The car in question is a taxi, and Ms. Gaber is used to the gawpers. She is one of Egypt’s few female taxi drivers, an oddity in a line of work often deemed unsuitable for women.

“It’s a masculine society, and they always say women belong to the houses and the kitchen,” explains 45-year-old Ms. Gaber, who started driving a taxi in 2009. “People often point at me and say: ‘Female taxi driver!’” But, five years after she first turned on the meter, Ms. Gaber no longer wants to be the odd one out. She is setting up an academy to train women to join her in the trade, and is searching for an angel investor to help fulfil her plan to give four groups of 25 women a year a course in taxi-driving. The programme would encompass driving technique, customer service, mental strength, car maintenance and English lessons.
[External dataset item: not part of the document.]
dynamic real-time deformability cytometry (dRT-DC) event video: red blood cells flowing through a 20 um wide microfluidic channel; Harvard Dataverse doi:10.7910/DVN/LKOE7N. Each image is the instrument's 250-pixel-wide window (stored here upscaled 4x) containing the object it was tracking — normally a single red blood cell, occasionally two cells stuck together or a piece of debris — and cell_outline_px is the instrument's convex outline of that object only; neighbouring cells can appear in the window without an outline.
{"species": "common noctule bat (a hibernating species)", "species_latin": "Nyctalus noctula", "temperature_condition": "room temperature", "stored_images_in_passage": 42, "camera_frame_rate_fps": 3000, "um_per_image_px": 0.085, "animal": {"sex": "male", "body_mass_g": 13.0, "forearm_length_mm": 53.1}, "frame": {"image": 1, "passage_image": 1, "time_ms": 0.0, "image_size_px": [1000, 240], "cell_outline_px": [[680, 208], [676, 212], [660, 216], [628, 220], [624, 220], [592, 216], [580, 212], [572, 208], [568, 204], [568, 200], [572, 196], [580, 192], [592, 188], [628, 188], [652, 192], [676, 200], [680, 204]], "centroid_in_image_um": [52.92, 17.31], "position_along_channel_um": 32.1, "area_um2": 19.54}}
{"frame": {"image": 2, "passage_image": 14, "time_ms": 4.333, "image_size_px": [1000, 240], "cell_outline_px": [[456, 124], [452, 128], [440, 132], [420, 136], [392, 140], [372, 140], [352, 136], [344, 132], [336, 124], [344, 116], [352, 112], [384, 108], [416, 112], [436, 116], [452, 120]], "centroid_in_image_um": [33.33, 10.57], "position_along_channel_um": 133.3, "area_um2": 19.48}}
“I don’t just want to be an experiment, and nothing more,” says Ms. Gaber. “I want to create a centre so that women won’t have the difficulties that I had — and so that society might accept women working in a ‘male’ profession, and might even be better than men at it.” Ms. Gaber thinks the scheme will benefit the economy, since it will help increase household incomes by encouraging more women into work. Only 23.7 per cent of women work in Egypt, according to the latest UN figures, compared with 74.3 per cent of men. But Ms. Gaber has even higher aims.
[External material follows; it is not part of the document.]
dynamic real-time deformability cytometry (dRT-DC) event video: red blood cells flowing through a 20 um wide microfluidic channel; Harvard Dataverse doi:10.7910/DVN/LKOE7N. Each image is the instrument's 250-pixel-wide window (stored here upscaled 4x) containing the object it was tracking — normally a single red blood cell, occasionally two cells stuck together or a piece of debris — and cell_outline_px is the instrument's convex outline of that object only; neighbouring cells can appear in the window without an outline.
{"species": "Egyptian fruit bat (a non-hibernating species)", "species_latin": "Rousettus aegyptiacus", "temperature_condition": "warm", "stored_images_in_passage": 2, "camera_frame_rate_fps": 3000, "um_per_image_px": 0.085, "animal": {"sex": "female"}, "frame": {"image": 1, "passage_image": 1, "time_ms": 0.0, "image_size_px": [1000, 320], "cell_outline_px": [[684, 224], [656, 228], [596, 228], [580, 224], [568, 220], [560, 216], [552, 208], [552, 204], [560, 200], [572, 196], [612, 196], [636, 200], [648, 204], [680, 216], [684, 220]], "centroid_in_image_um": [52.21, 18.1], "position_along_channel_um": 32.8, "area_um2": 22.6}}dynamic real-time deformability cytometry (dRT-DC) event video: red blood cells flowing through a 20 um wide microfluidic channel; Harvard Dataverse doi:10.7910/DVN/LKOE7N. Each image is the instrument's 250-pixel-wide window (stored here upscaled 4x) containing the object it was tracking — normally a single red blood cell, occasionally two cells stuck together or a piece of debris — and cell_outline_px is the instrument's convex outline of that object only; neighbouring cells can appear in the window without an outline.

“I want to take women out of this oppression that is imposed on them by men,” she says. “Women at home don’t know anything about what’s going on in the world outside. But if they go out in the streets and work in taxis, they’ll gain more knowledge, understand mechanics, the roads, and [learn more about] people’s ideas.” Ms. Gaber started driving taxis after separating from her husband, who left her to pay for their three children’s upbringing. An agricultural engineer, Ms. Gaber couldn’t find work in her chosen field, so to pay the bills she bought a taxi and hired it to a male driver. When he proved to be unreliable, Ms. Gaber decided she could make more money driving it herself.

Ignoring the potential social stigma, as well as fears of harassment from male passengers, Ms. Gaber got the confidence boost she needed from her first passenger. He took her on a multi-destination odyssey from west to east Cairo, and said Ms. Gaber was doing the right thing.

Soon she got the hang of Cairo’s geography, and before long she was in high demand from families and female passengers tired of frequent harassment — an endemic problem in Egypt — from male drivers. As her reputation spread, charities and rights groups such as Amnesty began to employ her on a private basis — recognising her punctuality and reliability.

Ms. Gaber’s own sisters and children took a while to approve her venture. But gradually, Ms. Gaber says, she won over critics — and now drinks coffee every night with her male colleagues, who see her as just another cabbie. “I can’t deny that some men wave me over and then tell me to drive on when they realise I’m a woman,” Ms. Gaber says. “But if I focus on people telling me it’s the wrong thing to do, there will never be a change. These days need the hands of women as well as men — and while it might be hard in the beginning, society will accept it eventually.” There have been a handful of female taxi drivers as far back as the 90s, but Ms. Gaber says she feels people have been quicker to accept them since Egypt’s 2011 revolution — an uprising that not just toppled a dictator, but sparked a reappraisal of social attitudes.

“I felt like it was a shameful thing in the beginning,” Ms. Gaber remembers. “Everyone looked at me. But after a while I felt encouraged by them, and this fear I had inside of me started to decrease. In the end I found that our society will accept the driver whether it’s a woman or a man.”